Emotions are a major part of the human existence and social interactions. Some might say that emotions are one of the aspects that make us truly human. However, while we express emotions in various life settings, the world of computing seems to struggle with supporting and incorporating the emotional dimension. In the last decades, the concept of affect has gotten a new upswing in research, moving beyond topics like market research and product development, and further exploring the area of emotion-enhanced interaction. In this paper, we highlight techniques that have been employed more intensely for emotion measurement in the context of affective interaction. Besides capturing the functional principles behind these approaches and the inherent volatility of human emotions, we present relevant applications and establish a categorization of the roles of emotion detection in interaction. Based on these findings, we also capture the main challenges that emotion measuring technologies will have to overcome in order to enable a truly seamless emotion-driven interaction.

Introduction

All of us experience emotions throughout our entire lives and in the most varied circumstances. They influence our decisions and experiences, but most of all they affect our social interactions and interpersonal relations. And while emotions manage to spill into almost every aspect of our days, there are still some areas that are almost exclusively absent of human emotion.

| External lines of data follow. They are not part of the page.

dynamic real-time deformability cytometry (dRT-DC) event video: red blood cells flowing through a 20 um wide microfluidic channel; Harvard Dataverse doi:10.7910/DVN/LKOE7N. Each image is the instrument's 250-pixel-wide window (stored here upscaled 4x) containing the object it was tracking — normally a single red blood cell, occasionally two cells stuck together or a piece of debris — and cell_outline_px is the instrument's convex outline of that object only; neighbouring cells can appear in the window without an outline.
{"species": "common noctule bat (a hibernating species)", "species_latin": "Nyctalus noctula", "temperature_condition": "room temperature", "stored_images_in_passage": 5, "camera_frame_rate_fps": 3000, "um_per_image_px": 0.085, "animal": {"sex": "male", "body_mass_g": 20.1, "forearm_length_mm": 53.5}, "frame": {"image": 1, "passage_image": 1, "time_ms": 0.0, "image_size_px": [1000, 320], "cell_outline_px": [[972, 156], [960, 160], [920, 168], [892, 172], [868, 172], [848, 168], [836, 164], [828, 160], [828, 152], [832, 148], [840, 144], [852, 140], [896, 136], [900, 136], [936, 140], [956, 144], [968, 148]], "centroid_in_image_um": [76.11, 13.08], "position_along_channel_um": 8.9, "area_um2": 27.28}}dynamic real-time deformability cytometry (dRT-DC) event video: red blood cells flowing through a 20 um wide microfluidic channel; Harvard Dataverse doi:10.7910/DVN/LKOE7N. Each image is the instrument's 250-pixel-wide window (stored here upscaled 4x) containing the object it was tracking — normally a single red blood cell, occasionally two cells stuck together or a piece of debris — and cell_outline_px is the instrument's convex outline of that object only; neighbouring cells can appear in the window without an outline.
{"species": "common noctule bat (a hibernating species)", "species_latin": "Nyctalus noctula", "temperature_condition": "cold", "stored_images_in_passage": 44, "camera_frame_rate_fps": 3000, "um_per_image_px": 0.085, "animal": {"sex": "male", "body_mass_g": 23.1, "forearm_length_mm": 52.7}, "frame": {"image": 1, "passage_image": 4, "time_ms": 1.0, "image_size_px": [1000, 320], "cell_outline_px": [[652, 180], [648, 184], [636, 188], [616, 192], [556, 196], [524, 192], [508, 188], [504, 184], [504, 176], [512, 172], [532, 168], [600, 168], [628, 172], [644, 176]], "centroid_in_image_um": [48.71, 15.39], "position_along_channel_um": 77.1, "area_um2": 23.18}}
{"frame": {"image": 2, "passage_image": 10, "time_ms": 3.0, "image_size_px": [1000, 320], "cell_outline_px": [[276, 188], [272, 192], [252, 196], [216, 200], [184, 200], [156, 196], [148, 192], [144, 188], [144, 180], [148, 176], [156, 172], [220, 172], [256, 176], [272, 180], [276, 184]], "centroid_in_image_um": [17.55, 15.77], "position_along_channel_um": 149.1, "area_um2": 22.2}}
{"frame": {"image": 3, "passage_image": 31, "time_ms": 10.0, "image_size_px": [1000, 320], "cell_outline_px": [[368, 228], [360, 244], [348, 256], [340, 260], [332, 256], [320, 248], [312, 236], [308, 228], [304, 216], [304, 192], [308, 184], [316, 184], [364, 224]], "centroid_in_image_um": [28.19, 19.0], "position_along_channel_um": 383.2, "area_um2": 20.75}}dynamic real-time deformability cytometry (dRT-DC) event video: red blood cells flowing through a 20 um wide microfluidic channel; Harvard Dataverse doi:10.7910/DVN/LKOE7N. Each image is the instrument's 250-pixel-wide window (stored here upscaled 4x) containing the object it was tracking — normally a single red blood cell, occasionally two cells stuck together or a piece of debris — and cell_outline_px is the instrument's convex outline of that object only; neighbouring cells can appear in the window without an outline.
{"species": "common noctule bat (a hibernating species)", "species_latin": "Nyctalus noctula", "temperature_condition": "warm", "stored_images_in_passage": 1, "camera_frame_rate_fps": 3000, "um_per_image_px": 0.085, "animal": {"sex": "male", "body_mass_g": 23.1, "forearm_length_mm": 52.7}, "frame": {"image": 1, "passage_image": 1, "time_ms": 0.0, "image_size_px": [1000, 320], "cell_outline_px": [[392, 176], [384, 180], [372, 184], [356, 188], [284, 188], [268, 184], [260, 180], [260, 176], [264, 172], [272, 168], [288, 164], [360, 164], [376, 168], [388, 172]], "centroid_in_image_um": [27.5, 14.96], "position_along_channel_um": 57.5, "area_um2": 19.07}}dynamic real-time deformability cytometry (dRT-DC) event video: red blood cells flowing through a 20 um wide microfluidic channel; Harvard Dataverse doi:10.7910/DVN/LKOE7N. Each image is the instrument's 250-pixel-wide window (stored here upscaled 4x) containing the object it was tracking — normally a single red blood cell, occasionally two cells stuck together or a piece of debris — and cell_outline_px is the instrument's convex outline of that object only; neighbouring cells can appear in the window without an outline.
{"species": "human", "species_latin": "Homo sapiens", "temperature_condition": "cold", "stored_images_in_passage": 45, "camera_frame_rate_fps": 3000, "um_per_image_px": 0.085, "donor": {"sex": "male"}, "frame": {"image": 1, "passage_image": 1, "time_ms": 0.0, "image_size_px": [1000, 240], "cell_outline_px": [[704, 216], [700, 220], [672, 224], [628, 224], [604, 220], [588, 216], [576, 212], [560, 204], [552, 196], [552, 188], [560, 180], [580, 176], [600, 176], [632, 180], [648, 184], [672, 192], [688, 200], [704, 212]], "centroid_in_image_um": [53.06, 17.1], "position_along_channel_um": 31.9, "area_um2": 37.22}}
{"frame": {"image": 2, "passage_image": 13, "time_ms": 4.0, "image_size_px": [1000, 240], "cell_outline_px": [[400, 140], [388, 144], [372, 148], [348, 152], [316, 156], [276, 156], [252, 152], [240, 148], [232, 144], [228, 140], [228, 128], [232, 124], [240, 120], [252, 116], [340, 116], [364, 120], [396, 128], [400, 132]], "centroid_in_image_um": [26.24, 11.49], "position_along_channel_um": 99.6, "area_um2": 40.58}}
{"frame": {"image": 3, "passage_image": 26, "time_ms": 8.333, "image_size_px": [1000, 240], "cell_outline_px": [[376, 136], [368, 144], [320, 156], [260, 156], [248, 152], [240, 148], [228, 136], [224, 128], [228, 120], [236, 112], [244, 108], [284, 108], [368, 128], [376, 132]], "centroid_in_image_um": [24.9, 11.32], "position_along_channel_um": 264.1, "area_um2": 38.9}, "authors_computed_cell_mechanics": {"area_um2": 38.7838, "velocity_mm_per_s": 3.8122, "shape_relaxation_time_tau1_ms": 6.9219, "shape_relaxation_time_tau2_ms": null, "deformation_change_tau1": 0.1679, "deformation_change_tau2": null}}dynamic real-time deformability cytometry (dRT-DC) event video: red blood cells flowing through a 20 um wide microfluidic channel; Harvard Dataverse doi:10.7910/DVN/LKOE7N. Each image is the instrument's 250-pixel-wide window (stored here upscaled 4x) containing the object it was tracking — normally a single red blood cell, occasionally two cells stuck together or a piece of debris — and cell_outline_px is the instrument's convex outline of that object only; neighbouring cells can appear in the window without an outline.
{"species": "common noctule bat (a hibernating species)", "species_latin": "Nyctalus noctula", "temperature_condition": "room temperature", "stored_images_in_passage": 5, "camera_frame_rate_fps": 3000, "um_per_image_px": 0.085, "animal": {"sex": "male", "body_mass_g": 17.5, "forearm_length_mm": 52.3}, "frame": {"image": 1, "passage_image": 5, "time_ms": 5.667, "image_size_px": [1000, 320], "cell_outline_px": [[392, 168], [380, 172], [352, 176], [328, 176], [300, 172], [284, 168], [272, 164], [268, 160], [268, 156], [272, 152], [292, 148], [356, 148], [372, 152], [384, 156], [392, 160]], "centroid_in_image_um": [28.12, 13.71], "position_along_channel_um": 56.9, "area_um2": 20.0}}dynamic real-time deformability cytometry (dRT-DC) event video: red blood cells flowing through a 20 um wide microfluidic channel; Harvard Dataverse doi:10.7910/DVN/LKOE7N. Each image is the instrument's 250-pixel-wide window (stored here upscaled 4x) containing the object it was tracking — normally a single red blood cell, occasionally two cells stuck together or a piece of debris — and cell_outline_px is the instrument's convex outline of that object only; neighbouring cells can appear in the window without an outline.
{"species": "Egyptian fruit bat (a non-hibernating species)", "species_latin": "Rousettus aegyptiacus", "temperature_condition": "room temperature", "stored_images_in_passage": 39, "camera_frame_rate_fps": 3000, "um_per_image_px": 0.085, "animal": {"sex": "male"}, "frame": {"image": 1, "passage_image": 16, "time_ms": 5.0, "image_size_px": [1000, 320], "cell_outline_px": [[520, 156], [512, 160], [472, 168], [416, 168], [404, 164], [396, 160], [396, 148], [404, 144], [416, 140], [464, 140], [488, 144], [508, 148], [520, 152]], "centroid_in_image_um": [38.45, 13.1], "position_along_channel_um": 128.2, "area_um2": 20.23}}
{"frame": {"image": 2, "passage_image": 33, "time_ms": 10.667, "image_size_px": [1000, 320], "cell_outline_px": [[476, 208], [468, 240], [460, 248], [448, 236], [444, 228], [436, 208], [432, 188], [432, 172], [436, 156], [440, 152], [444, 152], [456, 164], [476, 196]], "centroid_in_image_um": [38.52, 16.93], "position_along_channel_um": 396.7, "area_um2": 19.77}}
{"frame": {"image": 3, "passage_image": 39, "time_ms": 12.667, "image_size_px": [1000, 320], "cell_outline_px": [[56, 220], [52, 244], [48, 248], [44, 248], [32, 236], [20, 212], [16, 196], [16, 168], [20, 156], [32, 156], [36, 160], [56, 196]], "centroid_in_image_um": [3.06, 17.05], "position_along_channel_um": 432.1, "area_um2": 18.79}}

One such context is given by our interactions with technology. Nowadays, we may work with specialized tools, communicate online, organize our lives with apps, have fun with games and experience an entire set of emotions while doing so, anything from joy to excitement and to frustration. Yet, while we do bring our emotional selves into the world of computing, this field has still very little in the way of supporting out emotion-escorted interaction. We communicate our subjective states online through emoticons, emojis and “like”-buttons, we smile in the face of an aesthetically pleasing interface but without any reaction from the system, we work together with our colleagues without knowing how they feel about our work. As stated by Picard [1] in her work in the field of Affective Computing: “Basic affect recognition and expression are expected by humans in communication. However, computers today cannot even tell if you are pleased or displeased. They will scroll screenfuls of information past you regardless of whether you are sitting forward eagerly in your seat, or have begun to emit loud snoring sounds.” All this makes our current technology seem dry, without the ability to capture the entire human experience and interaction, and center on the most important element of the equation: the user.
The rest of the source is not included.